++++ Selection ++++

Barack Obama cannot help that the election campaign until now has been mostly about him -- his background, his personality, his race, his politics, his oratory, his church, his newness, his inexperience, his family, his primary victories, his victory over Hillary and Bill Clinton, his rock star tour of Europe. His star power and unprecedented attainment of the Democratic nomination have made him, inevitably, the chief subject of the campaign thus far, with or without Republican attack ads.

RTR21PB0.jpg

But the Democrats have two chief tasks at their convention this week. One is to shift the focus to the Republican record of the past eight years and the unacceptable prospect of a third Bush-like term. The other is to make a hugely favorable impression on the tens of millions of Americans who haven't paid enough attention thus far to make a decision about Barack Obama. The fact that these goals are contradictory does not lessen the urgent necessity of either one.

This is a blow-out election year for the Democrats. The incumbent Republican administration has done a bad job; seventy percent of Americans say so. Approximately the same percentage say the same thing about the administration's handling of the economy and the war in Iraq, two things that go together, given the staggering costs of the war.

In a normal election year, any one of these three issues would be enough to dispatch the incumbent party, and the watershed elections of the past 75 years have been two-for-three affairs. 1932 was a referendum on a disastrous economy and a failed presidency, but no war; 1968 was about a disastrous war and a failed presidency, but the economy grew anyway; 1980 put Jimmy Carter's presidency and economic performance on trial, but it was mere piling on to claim that Carter botched the Cold War and embarrassed the U.S. in Iran. This year marks the first legitimate three-for-three election of modern times, and Democrats are going to clean up -- except, perhaps, at the top of the ticket.

The very real possibility that Democrats will lose the presidential race despite their enormous advantages is scaring many of them. I hear it all the time on the lecture trail. "Do you really think that Obama can win?" anxious liberals ask me, especially academics. The question is not, "Will he win?" but, "Do you think it's even possible?" Others are already bracing themselves against disappointment, muttering quietly, "You know he's going to lose, don't you?"

No, I believe that he can and will win, and I think he is the most compelling candidate and human being to be nominated by either party in my lifetime. But I understand the anxious foreboding of many Democrats, because I have a good deal of it. The Republican field, the weakest in memory, had only one candidate, John McCain, who had any chance of winning the presidency this year, but the Republicans lucked into nominating him. If the Democrats had nominated one of their usual bland, white, male, career politicians -- think John Kerry in 2004, Al Gore in 2000, or Walter Mondale in 1984, or this year Joe Biden or Chris Dodd -- they would be leading handily in the polls. Hillary Clinton probably would be leading by a smaller but still sizable margin at this stage, too.

++++

== Given request ==
Quote the election commentary word for word, starting with "RTR21PB0.jpg" and going on through "of the war.". The listing that comes next has no connection to the election commentary.

++++ Given entries ++++

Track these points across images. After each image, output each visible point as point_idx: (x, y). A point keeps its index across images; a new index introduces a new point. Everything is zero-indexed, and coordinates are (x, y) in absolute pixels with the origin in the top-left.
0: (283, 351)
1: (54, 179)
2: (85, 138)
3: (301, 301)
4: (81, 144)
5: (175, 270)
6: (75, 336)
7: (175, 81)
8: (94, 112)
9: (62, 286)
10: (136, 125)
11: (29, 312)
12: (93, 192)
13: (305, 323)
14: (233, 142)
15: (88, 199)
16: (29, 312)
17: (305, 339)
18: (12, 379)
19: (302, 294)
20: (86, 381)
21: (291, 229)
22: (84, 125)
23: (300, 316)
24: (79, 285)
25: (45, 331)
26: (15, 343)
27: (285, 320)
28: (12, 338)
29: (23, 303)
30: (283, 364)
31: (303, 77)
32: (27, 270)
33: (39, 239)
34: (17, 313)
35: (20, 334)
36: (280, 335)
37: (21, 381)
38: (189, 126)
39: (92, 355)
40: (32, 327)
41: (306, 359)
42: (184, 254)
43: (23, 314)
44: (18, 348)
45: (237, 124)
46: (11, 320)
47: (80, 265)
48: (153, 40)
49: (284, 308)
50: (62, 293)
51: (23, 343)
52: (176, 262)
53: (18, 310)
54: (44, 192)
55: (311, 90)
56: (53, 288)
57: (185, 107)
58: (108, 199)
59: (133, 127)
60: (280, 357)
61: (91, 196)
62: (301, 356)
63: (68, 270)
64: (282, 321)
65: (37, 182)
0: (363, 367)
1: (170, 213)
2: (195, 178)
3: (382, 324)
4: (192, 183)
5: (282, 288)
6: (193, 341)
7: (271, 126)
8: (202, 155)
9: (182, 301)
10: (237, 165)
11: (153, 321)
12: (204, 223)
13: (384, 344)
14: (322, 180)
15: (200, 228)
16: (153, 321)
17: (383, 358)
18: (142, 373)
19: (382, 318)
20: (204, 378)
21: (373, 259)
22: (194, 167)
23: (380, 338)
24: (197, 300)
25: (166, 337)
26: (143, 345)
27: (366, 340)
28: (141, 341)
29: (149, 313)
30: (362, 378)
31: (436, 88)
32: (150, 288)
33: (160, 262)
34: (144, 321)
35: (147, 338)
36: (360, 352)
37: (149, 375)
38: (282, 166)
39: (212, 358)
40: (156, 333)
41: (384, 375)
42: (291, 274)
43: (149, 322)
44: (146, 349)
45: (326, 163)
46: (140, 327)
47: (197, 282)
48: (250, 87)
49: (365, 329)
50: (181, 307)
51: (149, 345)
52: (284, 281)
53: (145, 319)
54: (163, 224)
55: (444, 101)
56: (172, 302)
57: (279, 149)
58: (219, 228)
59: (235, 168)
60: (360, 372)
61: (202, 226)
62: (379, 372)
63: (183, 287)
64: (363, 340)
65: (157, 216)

++++

== Response for this exercise ==
RTR21PB0.jpg

But the Democrats have two chief tasks at their convention this week. One is to shift the focus to the Republican record of the past eight years and the unacceptable prospect of a third Bush-like term. The other is to make a hugely favorable impression on the tens of millions of Americans who haven't paid enough attention thus far to make a decision about Barack Obama. The fact that these goals are contradictory does not lessen the urgent necessity of either one.

This is a blow-out election year for the Democrats. The incumbent Republican administration has done a bad job; seventy percent of Americans say so. Approximately the same percentage say the same thing about the administration's handling of the economy and the war in Iraq, two things that go together, given the staggering costs of the war.